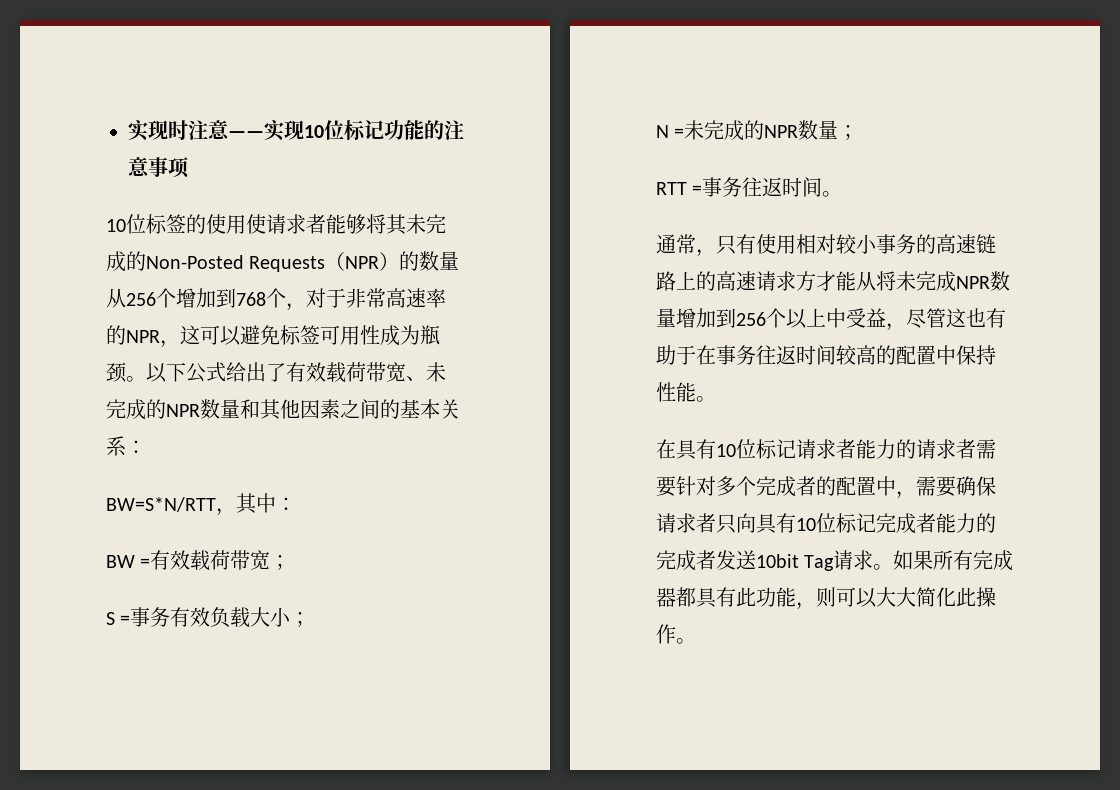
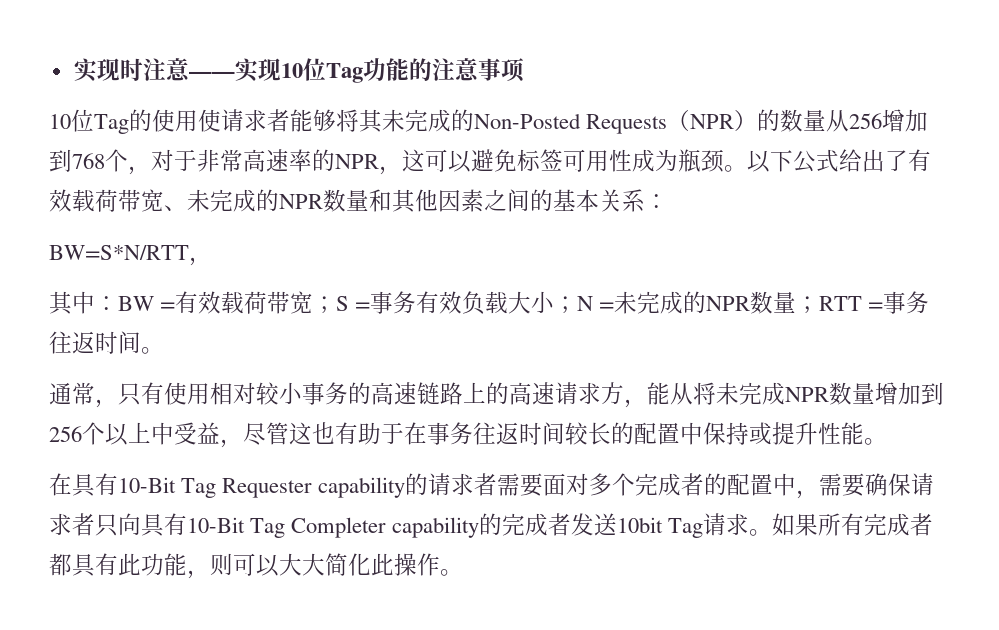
[344,120,384,141] 标记 -> [325,63,363,83] Tag
[146,214,186,234] 标签 -> [94,114,129,134] Tag
[156,288,176,308] 个 -> (883, 121) none
(236, 512) none -> (212, 261) //
(296, 504) // -> (118, 303) none
(291, 562) // -> (337, 304) none
(311, 619) // -> (578, 304) none
(859, 132) // -> (820, 304) none
[816,271,836,291] 才 -> [624,399,647,408] ，
[856,345,876,365] 高 -> [588,422,611,445] 长
(996, 355) none -> [749,422,818,445] 或提升
[716,439,896,459] 10位标记请求者能力 -> [118,477,406,498] 10-Bit Tag Requester capability
[676,476,696,496] 针 -> [543,473,567,496] 面
[796,513,976,534] 10位标记完成者能力 -> [187,517,480,538] 10-Bit Tag Completer capability
[656,588,676,607] 器 -> [910,513,934,536] 者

What the exercise asks: After removing each picture, print the entries above exactly as they were.

Exercise answer:
[344,120,384,141] 标记 -> [325,63,363,83] Tag
[146,214,186,234] 标签 -> [94,114,129,134] Tag
[156,288,176,308] 个 -> (883, 121) none
(236, 512) none -> (212, 261) //
(296, 504) // -> (118, 303) none
(291, 562) // -> (337, 304) none
(311, 619) // -> (578, 304) none
(859, 132) // -> (820, 304) none
[816,271,836,291] 才 -> [624,399,647,408] ，
[856,345,876,365] 高 -> [588,422,611,445] 长
(996, 355) none -> [749,422,818,445] 或提升
[716,439,896,459] 10位标记请求者能力 -> [118,477,406,498] 10-Bit Tag Requester capability
[676,476,696,496] 针 -> [543,473,567,496] 面
[796,513,976,534] 10位标记完成者能力 -> [187,517,480,538] 10-Bit Tag Completer capability
[656,588,676,607] 器 -> [910,513,934,536] 者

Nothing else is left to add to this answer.